Cinema

Meia-Noite em Paris (Midnight in Paris): terá Woody Allen voltado ao “pico” da sua carreira?

Woody Allen volta a oferecer-nos um ponto alto da sua carreira! Hoje, dia 15, chega às salas de cinema portuguesas o seu mais recente filme, Meia-noite em Paris (Midnight in Paris), que conta com um desfile de actores e personalidades ilustres como Owen Wilson, Rachel Mc Adams, Michael Sheen, Kathy Bates, Adrien Brody e mesmo Carla Bruni, entre outros.

Como o próprio título indica, o local de acção é Paris. E ninguém pode negar a beleza que Paris contempla, a unicidade que encontramos em cada canto, quer faça chuva, quer faça sol, e a capacidade camaleónica de se transformar numa cidade diferente à noite, permanecendo sempre o seu encanto. Mas existem várias maneiras de olhar para Paris. No que toca aos seus visitantes, podemos distinguir dois grupos: os que vêem a cidade como destino turístico apenas e os que vêem a cidade como lugar que emana nostalgia, desvenda memórias de antigos artistas, ideal para se viver e buscar a inspiração tão pretendida para desencravar o bloqueio criativo do artista.

Ora, Gil Pender (Owen Wilson), a personagem principal, inclui-se precisamente no segundo grupo. Homem que sonha em tornar-se romancista mas que acaba, pelas circunstâncias da vida, por se ter tornado argumentista de filmes de Hollywood. Homem que escolhe a nostalgia como seu lema, afirmando mesmo que nasceu no século errado.

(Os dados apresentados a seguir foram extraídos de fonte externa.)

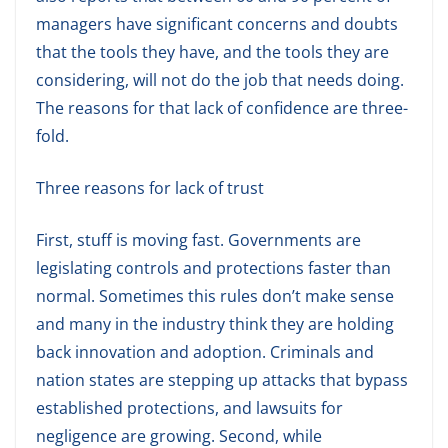
managers have significant concerns and doubts
that the tools they have, and the tools they are
considering, will not do the job that needs doing.
The reasons for that lack of confidence are three-
fold.
Three reasons for lack of trust
First, stuff is moving fast. Governments are
legislating controls and protections faster than
normal. Sometimes this rules don’t make sense
and many in the industry think they are holding
back innovation and adoption. Criminals and
nation states are stepping up attacks that bypass
established protections, and lawsuits for
negligence are growing. Second, while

Já a sua noiva Inez (Rachel Mc Adams) e seus sogros John e Helen (Kurt Fuller e Mimi Kennedy) incluem-se no primeiro grupo, os que visitam Paris como se visitassem outro local, vão a museus de manhã e ficam na piscina do hotel grande parte da tarde, que permanecem os seus hábitos de ir ao cinema ver um filme americano e ir a lojas que existem em qualquer parte do mundo.

Então, Gil, durante o dia, vê-se obrigado a seguir a sua noiva e a ouvir explicações de Paul (Michael Sheen), o “pseudo-intelectual” (termo usado aqui com sentido pejorativo), até que à noite, sozinho pelas ruas da cidade, ao soar das doze badaladas, chega um carro que o leva para a sua época predilecta: Paris dos anos 20. E de repente, se vê amigo de Scott e Zelda Fitzgerald (Tom Hiddleston e Allison Pill), ouve Cole Porter (Yves Heck) numa festa, conversa com Ernest Hemingway (Corey Stoll), vê o seu romance ser avaliado por Gertrude Stein (Kathy Bates), observa, em primeira mão, o processo criativo de Picasso (Marcial Di Fonzo Bo), dá conselhos a Luís Buñuel (Adrien de Van), discute rinocerontes com Salvador Dalí (Adrien Brody), apaixona-se por Adriana (Marion Cotillard), a amante dos artistas da altura.

Mais uma vez, Woody Allen se serve da loucura da personagem principal como pretexto para escrever o argumento; porém, naquele jeito único e fantástico que a já nos habituou, mantém uma ténue fronteira entre a realidade e o sonho, a loucura e a sanidade mental. E para que nos interessa o estado mental da personagem? O que poderá ser mentira para uns, poderá ser verdade para outros. É subjectivo. O que interessa realmente é o modo como o realizador pega nesta pseudo-loucura para abordar e criticar socialmente vários modos de estar na vida. E deixa sobretudo a mensagem que um pouco de nostalgia nem faz mal a ninguém, mas se o indivíduo viver agarrado ao passado, com saudades das épocas que, para o próprio, foram as melhores, acaba por não aproveitar o presente da forma que deveria.

No fundo, a personagem principal da fita acaba por ser Paris. Em qualquer momento do filme é possível verificar imagens e planos de fundo encantadores da cidade. É impossível não ficar tentado a ir à agência de viagens mais próxima logo que saia da sala de cinema!

Assim, em jeito de dedicatória de amor e postal de publicidade a Paris, Woody Allen oferece-nos um excelente filme de comédia, com promessa de bom entretenimento e sem momentos mortos! Um argumento bem feito, em que nada é deixado ao acaso. E desengane-se se recear que Owen Wilson é bom apenas para outro tipo de comédia; o casting de actores e as suas performances estão, sem dúvida, ao nível da qualidade que esta fita apresenta. Sem esquecer da sátira deliciosamente mordaz e a abordagem a assuntos que merecem reflexão e discussão.